C’était après la guerre de 1870-71, à la suite de nos malheurs; une clameur immense s’éleva du Midi de la France comme un triste écho des provinces si éprouvées du Nord. Le phylloxéra avait anéanti les vignobles du riche département de Vaucluse. Après la garance, invendable, le vin manquait complètement. A ce moment un appel impérieux fut fait à la science par le gouvernement, que la voix publique fit sortir de sa torpeur. Le terrible insecte, après avoir ravagé un département tout entier, s’avançait lentement et menaçait du même sort les départements limitrophes. On constatait déjà sa présence en de nombreux endroits des départements des Bouches-du-Rhône, du Gard, des Hautes et des Basses-Alpes.

Dans l’espoir de vaincre ce nouvel ennemi de la vigne, aussi facilement que l’oïdium, des promesses extraordinaires d’argent, de titres honorifiques, etc., furent faites par le Gouvernement et les Sociétés Savantes, à l’heureux innovateur qui trouverait le moyen de l’arrêter sinon de l’anéantir.
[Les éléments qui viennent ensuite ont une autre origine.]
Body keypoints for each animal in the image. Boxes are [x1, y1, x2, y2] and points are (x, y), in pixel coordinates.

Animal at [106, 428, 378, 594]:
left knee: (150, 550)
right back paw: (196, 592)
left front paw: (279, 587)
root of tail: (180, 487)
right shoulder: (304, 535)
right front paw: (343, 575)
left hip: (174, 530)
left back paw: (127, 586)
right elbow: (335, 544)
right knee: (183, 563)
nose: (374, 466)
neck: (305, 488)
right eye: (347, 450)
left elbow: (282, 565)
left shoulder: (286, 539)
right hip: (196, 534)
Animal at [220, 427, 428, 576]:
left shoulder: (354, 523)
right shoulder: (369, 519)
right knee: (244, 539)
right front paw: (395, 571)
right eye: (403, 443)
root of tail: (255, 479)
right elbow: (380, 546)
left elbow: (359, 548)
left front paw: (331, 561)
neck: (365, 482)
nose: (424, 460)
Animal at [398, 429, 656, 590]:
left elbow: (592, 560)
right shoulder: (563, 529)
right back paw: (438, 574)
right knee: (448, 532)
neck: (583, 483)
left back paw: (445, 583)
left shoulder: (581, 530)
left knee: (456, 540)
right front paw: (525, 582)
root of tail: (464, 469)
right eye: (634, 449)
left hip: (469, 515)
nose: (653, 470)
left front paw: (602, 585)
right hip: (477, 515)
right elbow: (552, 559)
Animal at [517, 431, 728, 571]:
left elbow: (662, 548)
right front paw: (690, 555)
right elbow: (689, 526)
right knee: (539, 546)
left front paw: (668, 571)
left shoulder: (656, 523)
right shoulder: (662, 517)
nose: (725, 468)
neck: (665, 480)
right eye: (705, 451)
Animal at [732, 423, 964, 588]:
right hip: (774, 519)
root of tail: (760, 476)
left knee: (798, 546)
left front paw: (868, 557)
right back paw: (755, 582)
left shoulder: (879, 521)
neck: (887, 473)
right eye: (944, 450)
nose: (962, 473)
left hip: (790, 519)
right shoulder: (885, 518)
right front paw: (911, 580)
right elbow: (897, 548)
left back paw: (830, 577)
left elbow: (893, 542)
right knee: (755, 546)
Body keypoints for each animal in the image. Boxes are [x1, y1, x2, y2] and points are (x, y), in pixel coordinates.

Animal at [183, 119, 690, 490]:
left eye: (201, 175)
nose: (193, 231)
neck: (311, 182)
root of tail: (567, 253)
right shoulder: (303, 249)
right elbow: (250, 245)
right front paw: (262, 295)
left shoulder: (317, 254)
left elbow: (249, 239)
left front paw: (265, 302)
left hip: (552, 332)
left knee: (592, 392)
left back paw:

Le département de l’Hérault, seul, offrait un million de récompense. L’appât d’une pareille fortune devait forcément tenter bien des intelligences; de là ces nombreux soi-disant moyens de détruire le phylloxéra que les journaux enregistrèrent pendant plusieurs années avec fracas presque tous les jours.

Tous les sulfates, les phosphates et les carbonates y passèrent: hélas! les résultats nous les connaissons malheureusement tous trop bien. La plupart de ces remèdes détruisent certainement le phylloxéra; mais que de vignes sont mortes, de l’essai qu’on a fait sur elles, de tous ces véritables poisons anti-phylloxériques.

Des premiers, peut-être, je me suis occupé de cette importante question. Habitant le département des Bouches-du-Rhône et ma famille y ayant des propriétés, j’ai, pour ainsi dire, suivi la marche du fléau pas à pas[2].